----- Data supplied -----

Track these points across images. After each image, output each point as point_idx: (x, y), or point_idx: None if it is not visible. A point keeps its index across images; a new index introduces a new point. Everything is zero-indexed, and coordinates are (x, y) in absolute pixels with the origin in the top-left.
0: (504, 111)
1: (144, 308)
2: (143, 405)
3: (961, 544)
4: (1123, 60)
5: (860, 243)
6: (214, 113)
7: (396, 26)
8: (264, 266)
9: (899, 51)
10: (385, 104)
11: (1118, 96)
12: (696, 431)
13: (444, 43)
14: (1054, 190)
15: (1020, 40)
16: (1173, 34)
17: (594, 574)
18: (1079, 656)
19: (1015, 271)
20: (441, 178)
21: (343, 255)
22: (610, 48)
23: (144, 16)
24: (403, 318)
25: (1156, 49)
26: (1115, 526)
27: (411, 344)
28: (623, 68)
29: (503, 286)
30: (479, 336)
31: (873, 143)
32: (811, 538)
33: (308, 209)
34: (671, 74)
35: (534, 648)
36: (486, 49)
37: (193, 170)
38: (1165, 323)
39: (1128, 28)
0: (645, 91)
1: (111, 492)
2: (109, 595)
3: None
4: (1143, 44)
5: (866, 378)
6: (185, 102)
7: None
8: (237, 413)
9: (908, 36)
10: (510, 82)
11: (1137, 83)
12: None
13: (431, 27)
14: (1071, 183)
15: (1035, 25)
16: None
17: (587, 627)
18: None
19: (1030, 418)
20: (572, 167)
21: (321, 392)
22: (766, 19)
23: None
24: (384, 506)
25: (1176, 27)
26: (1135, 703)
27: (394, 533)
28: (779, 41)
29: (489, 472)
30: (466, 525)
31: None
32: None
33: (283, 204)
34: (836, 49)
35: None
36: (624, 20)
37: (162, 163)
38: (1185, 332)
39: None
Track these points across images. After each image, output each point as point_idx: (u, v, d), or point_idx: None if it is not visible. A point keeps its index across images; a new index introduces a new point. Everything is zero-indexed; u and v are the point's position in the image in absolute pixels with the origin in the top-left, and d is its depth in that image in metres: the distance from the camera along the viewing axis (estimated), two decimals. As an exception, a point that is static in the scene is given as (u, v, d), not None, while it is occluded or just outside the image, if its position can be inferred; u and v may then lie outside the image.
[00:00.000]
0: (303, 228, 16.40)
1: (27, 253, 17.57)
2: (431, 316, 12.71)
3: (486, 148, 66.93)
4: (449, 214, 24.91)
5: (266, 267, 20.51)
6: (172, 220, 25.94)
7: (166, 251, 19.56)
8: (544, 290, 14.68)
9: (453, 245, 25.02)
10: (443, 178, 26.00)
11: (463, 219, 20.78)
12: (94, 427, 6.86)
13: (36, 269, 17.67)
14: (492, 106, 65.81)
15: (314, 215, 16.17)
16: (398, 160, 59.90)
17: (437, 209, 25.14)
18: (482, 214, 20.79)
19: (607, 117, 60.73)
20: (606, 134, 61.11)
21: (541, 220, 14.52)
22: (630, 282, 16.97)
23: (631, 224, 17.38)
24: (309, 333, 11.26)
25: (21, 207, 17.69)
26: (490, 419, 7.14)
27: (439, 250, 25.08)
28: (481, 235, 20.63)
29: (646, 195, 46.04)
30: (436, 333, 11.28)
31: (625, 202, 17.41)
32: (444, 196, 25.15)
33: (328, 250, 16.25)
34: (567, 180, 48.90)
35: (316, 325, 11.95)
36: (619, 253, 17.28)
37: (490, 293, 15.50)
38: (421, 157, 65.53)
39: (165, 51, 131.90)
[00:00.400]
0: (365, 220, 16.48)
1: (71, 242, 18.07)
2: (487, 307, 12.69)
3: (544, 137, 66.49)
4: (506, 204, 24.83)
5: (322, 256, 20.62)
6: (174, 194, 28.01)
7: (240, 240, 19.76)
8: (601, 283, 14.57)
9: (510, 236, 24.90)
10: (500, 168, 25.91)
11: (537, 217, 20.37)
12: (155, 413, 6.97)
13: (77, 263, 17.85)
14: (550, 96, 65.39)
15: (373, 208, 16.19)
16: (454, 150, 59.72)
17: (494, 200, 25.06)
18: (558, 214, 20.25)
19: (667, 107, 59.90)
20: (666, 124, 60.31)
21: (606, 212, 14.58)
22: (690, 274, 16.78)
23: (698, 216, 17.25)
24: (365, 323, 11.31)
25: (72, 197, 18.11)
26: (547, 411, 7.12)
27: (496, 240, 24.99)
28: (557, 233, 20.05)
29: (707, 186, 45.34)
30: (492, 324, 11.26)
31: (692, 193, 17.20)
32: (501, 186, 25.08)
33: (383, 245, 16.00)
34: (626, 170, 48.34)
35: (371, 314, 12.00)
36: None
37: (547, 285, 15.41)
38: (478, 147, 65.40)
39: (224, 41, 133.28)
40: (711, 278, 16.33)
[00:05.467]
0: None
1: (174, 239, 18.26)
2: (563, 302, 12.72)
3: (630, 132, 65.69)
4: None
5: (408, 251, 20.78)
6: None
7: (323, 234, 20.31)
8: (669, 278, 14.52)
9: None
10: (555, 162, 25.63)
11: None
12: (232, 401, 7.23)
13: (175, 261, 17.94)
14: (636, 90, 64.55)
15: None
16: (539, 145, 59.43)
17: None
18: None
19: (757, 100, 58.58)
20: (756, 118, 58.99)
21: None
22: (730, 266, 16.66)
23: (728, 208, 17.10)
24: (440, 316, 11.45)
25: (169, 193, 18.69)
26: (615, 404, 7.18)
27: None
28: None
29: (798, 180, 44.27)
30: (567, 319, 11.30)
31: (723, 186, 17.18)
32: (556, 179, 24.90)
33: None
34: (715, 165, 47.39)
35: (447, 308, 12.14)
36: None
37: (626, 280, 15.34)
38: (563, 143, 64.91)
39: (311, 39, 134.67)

-----

Copy the data. Make sure every line matches exactly.

(Response to the exercise)
Track these points across images. After each image, output each point as point_idx: (x, y), or point_idx: None if it is not visible. A point keeps its index across images; a new index introduces a new point. Everything is zero-indexed, and coordinates are (x, y) in absolute pixels with the origin in the top-left.
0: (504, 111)
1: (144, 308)
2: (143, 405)
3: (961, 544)
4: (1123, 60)
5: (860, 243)
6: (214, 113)
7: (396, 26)
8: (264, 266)
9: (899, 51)
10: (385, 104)
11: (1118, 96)
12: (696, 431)
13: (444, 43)
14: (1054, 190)
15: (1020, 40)
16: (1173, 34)
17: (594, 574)
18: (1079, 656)
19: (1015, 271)
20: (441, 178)
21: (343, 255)
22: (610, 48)
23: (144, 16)
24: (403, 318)
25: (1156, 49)
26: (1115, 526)
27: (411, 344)
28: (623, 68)
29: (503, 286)
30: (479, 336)
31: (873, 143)
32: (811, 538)
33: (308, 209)
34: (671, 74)
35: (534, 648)
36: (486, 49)
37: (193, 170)
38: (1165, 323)
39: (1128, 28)
0: (645, 91)
1: (111, 492)
2: (109, 595)
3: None
4: (1143, 44)
5: (866, 378)
6: (185, 102)
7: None
8: (237, 413)
9: (908, 36)
10: (510, 82)
11: (1137, 83)
12: None
13: (431, 27)
14: (1071, 183)
15: (1035, 25)
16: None
17: (587, 627)
18: None
19: (1030, 418)
20: (572, 167)
21: (321, 392)
22: (766, 19)
23: None
24: (384, 506)
25: (1176, 27)
26: (1135, 703)
27: (394, 533)
28: (779, 41)
29: (489, 472)
30: (466, 525)
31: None
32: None
33: (283, 204)
34: (836, 49)
35: None
36: (624, 20)
37: (162, 163)
38: (1185, 332)
39: None
Track these points across images. After each image, output each point as point_idx: (u, v, d), or point_idx: None if it is not visible. A point keeps its index across images; a new index introduces a new point. Everything is zero-indexed; u and v are the point's position in the image in absolute pixels with the origin in the top-left, and d is its depth in that image in metres: the distance from the camera along the viewing axis (estimated), two decimals. As an exception, a point that is static in the scene is given as (u, v, d), not None, while it is occluded or just outside the image, if its position can be inferred; u and v may then lie outside the image.
[00:00.000]
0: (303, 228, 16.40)
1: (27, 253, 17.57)
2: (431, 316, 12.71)
3: (486, 148, 66.93)
4: (449, 214, 24.91)
5: (266, 267, 20.51)
6: (172, 220, 25.94)
7: (166, 251, 19.56)
8: (544, 290, 14.68)
9: (453, 245, 25.02)
10: (443, 178, 26.00)
11: (463, 219, 20.78)
12: (94, 427, 6.86)
13: (36, 269, 17.67)
14: (492, 106, 65.81)
15: (314, 215, 16.17)
16: (398, 160, 59.90)
17: (437, 209, 25.14)
18: (482, 214, 20.79)
19: (607, 117, 60.73)
20: (606, 134, 61.11)
21: (541, 220, 14.52)
22: (630, 282, 16.97)
23: (631, 224, 17.38)
24: (309, 333, 11.26)
25: (21, 207, 17.69)
26: (490, 419, 7.14)
27: (439, 250, 25.08)
28: (481, 235, 20.63)
29: (646, 195, 46.04)
30: (436, 333, 11.28)
31: (625, 202, 17.41)
32: (444, 196, 25.15)
33: (328, 250, 16.25)
34: (567, 180, 48.90)
35: (316, 325, 11.95)
36: (619, 253, 17.28)
37: (490, 293, 15.50)
38: (421, 157, 65.53)
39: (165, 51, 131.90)
[00:00.400]
0: (365, 220, 16.48)
1: (71, 242, 18.07)
2: (487, 307, 12.69)
3: (544, 137, 66.49)
4: (506, 204, 24.83)
5: (322, 256, 20.62)
6: (174, 194, 28.01)
7: (240, 240, 19.76)
8: (601, 283, 14.57)
9: (510, 236, 24.90)
10: (500, 168, 25.91)
11: (537, 217, 20.37)
12: (155, 413, 6.97)
13: (77, 263, 17.85)
14: (550, 96, 65.39)
15: (373, 208, 16.19)
16: (454, 150, 59.72)
17: (494, 200, 25.06)
18: (558, 214, 20.25)
19: (667, 107, 59.90)
20: (666, 124, 60.31)
21: (606, 212, 14.58)
22: (690, 274, 16.78)
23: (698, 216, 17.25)
24: (365, 323, 11.31)
25: (72, 197, 18.11)
26: (547, 411, 7.12)
27: (496, 240, 24.99)
28: (557, 233, 20.05)
29: (707, 186, 45.34)
30: (492, 324, 11.26)
31: (692, 193, 17.20)
32: (501, 186, 25.08)
33: (383, 245, 16.00)
34: (626, 170, 48.34)
35: (371, 314, 12.00)
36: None
37: (547, 285, 15.41)
38: (478, 147, 65.40)
39: (224, 41, 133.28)
40: (711, 278, 16.33)
[00:05.467]
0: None
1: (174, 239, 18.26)
2: (563, 302, 12.72)
3: (630, 132, 65.69)
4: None
5: (408, 251, 20.78)
6: None
7: (323, 234, 20.31)
8: (669, 278, 14.52)
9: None
10: (555, 162, 25.63)
11: None
12: (232, 401, 7.23)
13: (175, 261, 17.94)
14: (636, 90, 64.55)
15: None
16: (539, 145, 59.43)
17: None
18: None
19: (757, 100, 58.58)
20: (756, 118, 58.99)
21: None
22: (730, 266, 16.66)
23: (728, 208, 17.10)
24: (440, 316, 11.45)
25: (169, 193, 18.69)
26: (615, 404, 7.18)
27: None
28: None
29: (798, 180, 44.27)
30: (567, 319, 11.30)
31: (723, 186, 17.18)
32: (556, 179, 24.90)
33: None
34: (715, 165, 47.39)
35: (447, 308, 12.14)
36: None
37: (626, 280, 15.34)
38: (563, 143, 64.91)
39: (311, 39, 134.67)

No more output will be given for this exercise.